[Guillermo Callejo. Colaborador de Cinemanet]
Si volvemos la vista atrás sobre las películas más clásicas de Disney, es frecuente que nos invada una sensación de nostalgia. ¡Con cuántos personajes nos identificamos durante aquellos visionados repetidos hasta la extenuación, cuando éramos pequeños! Nos reímos, nos pusimos ansiosos, lloramos, sufrimos y, en fin, experimentamos toda una suma de sentimientos puros difíciles de igualar.
No soy ningún experto en el cine de animación, y sin embargo tengo algunas hipótesis acerca de esa honda atracción que la mayoría de las personas sienten por los dibujos animados.
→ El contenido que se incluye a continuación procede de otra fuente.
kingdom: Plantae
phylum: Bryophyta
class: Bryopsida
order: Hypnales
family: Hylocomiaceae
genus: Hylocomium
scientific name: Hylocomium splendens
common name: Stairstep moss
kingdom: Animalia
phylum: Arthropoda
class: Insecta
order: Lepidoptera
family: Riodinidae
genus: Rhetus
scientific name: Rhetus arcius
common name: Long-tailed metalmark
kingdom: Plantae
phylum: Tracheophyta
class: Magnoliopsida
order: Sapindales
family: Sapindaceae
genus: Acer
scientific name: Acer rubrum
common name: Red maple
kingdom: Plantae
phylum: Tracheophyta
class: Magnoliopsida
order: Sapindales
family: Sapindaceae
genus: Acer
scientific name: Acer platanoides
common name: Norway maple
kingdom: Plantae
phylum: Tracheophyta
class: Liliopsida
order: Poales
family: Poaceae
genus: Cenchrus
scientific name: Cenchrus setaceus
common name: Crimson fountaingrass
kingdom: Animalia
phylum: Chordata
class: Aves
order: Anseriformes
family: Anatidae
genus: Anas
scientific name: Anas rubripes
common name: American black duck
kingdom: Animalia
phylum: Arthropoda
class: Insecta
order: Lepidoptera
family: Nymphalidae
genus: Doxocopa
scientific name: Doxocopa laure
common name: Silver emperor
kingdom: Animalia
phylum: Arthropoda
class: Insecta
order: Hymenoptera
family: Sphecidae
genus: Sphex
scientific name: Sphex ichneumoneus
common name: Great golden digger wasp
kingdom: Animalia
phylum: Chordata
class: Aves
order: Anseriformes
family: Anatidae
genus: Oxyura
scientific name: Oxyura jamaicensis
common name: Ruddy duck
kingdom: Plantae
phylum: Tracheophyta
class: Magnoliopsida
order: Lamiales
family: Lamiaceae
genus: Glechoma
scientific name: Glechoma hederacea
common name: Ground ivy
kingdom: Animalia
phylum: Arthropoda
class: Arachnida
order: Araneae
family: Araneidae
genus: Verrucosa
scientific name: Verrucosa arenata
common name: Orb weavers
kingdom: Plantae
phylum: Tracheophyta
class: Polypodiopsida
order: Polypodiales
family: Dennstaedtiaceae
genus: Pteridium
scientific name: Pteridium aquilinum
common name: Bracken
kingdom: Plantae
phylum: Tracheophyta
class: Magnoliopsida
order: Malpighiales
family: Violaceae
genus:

Éstos consiguen, por un lado, desplegar unos efectos visuales suculentos y llenos de colores y dinamismo que nos sorprenden e incluso cautivan. Es una mera ley cinematográfica: cuanto mejor está recreado un escenario, mayor es la empatía potencial del espectador. De igual manera que Avatar o King Kong nos fascinan por su realismo.
Por otro lado, y quizá por encima de cualquier otro motivo, los productos animados poseen la virtud de mostrar de un modo sencillo lo complejo: de desnudar a todo ser humano, de despojarlo de sus apariencias, de mostrarlo tal cual es, con sus equivocaciones, sus ridiculeces, sus contradicciones y sus miserias. Pero también con sus puntos fuertes, con su carisma y con sus dones, que lo convierten, a la postre, en alguien único y digno de estima.
Todo eso, a mi entender, es mérito del guion. Pixar lo ha sabido explotar con creces, componiendo historias nuevas y, cada una a su manera, elogiosas de la familia, la amistad, la sinceridad, la valentía, la dignidad de cada individuo, los sacrificios… cuestiones que a todo niño le cautivan. Y los adultos, muchas veces emponzoñados por los errores, las cobardías y las miserias que le hicieron perder la inocencia y lo lanzaron a la vida adulta, la de las responsabilidades, entrevemos esas verdades. ¿Por qué arrasó Toy Story en las taquillas? ¿O Los increíbles, o Buscando a Nemo, o Monstruos S.A.? Porque en todas ellas aparecen unos personajes y criaturas en los que nos vemos reflejados –los malos o detestables de la narración, por lo general- y otros a los que nos gustaría parecernos –los protagonistas, los héroes-.
Lo mismo ocurre, claro está, con obras ajenas a la factoría Disney. La princesa Mononoke, Hugo y Arriety y el mundo de los diminutos, sin ir más lejos, nos resultan igual de encantadoras y cercanas. Cine de animación no equivale a cine infantiloide o inmaduro.
A todo niño le gusta saber qué está bien y qué no. Tal vez luego no actúe correctamente, de acuerdo, pero eso no quita que desde un principio reconociera lo apropiado. Como adultos, en cambio, nos cuesta reconocer esas verdades evidentes, hasta el punto de, quizá, avergonzarnos cuando las ignoramos y luego alguien nos las reclama. El buen cine de animación nos ayuda a reconocer esas incoherencias, demostrándonos, una vez más, que el arte, bajo la forma que sea, nos obliga a encontrarnos a nosotros mismos.
Guillermo, muy buen artículo, aunque yo matizaría en un detalle: el mérito de mostrar de manera simple lo complejo no es del guion al 100%, el diseño y el acting colaboran en la comunicación de las ideas, y esa es una de la bazas que emplean películas como las que citas.
Lo dicho, me ha gustado mucho leer tu artículo,.